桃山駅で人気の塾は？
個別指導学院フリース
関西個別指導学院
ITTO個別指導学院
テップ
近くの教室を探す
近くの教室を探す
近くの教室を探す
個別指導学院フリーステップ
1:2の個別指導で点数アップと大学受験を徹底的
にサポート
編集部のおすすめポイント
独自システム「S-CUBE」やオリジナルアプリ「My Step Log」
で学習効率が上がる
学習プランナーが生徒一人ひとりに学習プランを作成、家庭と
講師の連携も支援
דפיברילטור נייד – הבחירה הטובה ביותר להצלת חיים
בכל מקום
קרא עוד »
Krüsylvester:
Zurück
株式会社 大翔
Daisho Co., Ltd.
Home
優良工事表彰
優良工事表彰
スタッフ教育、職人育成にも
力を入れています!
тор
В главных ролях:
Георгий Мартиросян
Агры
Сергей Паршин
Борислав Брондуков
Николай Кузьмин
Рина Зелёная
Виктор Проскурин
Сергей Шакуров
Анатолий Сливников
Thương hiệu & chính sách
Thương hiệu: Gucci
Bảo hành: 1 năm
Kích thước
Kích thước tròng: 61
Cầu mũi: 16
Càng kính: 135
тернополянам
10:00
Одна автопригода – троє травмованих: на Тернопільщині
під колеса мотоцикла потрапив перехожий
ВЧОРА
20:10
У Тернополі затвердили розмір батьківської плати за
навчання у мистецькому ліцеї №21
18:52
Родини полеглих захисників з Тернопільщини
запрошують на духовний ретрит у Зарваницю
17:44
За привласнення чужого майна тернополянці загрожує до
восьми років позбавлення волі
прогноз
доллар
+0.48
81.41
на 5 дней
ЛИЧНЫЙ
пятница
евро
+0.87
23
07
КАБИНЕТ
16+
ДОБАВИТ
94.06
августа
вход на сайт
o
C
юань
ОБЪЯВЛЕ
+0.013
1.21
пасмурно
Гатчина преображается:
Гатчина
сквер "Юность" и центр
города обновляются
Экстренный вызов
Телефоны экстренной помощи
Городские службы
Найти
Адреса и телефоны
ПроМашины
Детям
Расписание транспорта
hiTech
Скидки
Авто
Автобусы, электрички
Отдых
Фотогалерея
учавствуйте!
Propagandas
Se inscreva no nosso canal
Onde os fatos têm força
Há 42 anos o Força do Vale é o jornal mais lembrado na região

* WHAT THE TASK ASKS
Convert everything from the beginning of the records down to and including the line containing "Thương hiệu: Gucci" into a numbered list, leaving out any blank lines.

* EXERCISE RESPONSE
1. 桃山駅で人気の塾は？
2. 個別指導学院フリース
3. 関西個別指導学院
4. ITTO個別指導学院
5. テップ
6. 近くの教室を探す
7. 近くの教室を探す
8. 近くの教室を探す
9. 個別指導学院フリーステップ
10. 1:2の個別指導で点数アップと大学受験を徹底的
11. にサポート
12. 編集部のおすすめポイント
13. 独自システム「S-CUBE」やオリジナルアプリ「My Step Log」
14. で学習効率が上がる
15. 学習プランナーが生徒一人ひとりに学習プランを作成、家庭と
16. 講師の連携も支援
17. דפיברילטור נייד – הבחירה הטובה ביותר להצלת חיים
18. בכל מקום
19. קרא עוד »
20. Krüsylvester:
21. Zurück
22. 株式会社 大翔
23. Daisho Co., Ltd.
24. Home
25. 優良工事表彰
26. 優良工事表彰
27. スタッフ教育、職人育成にも
28. 力を入れています!
29. тор
30. В главных ролях:
31. Георгий Мартиросян
32. Агры
33. Сергей Паршин
34. Борислав Брондуков
35. Николай Кузьмин
36. Рина Зелёная
37. Виктор Проскурин
38. Сергей Шакуров
39. Анатолий Сливников
40. Thương hiệu & chính sách
41. Thương hiệu: Gucci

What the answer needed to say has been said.